Wirecard-Skandal

„Ich brauchte Personenschützer“ - Investigativ-Journalistin deckt Milliardenbetrug auf

Dubiose Machenschaften von Immobilienfirmen, zwielichtige Geschäfte von Banken und Geschäftsberichte, mit denen irgendwas einfach nicht stimmt. Melanie Bergermann hat investigativ recherchiert - zum Wirecard-Skandal.

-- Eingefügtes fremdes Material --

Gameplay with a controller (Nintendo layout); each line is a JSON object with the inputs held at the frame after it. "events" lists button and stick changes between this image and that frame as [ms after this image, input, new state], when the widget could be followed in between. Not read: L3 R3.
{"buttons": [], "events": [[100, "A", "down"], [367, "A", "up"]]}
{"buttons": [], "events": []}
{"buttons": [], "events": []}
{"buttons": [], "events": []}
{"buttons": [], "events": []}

Hamm – Die gebürtige Hammerin Melanie Bergermann ist Investigativ-Journalistin bei der Wirtschaftswoche und war dort in den vergangenen Jahren an der Aufdeckung mehrerer Wirtschafts-Skandale beteiligt. Ihr letzter großer Treffer: Wirecard.

UnternehmenWirecard
HauptsitzAschheim (München)
Gründung1. Januar 1999
BrancheFinanzdienstleistung

Der Dienstleister für bargeldlose Zahlungen hatte jahrelang mit falschen Bilanzen gearbeitet, Investoren und die Politik hinters Licht geführt und damit einen Schaden in Milliardenhöhe verursacht. Jetzt sitzen mehrere Spitzen-Manager in Untersuchungshaft, der Ex-Vertriebsvorstand Jan Marsalek ist auf der Flucht.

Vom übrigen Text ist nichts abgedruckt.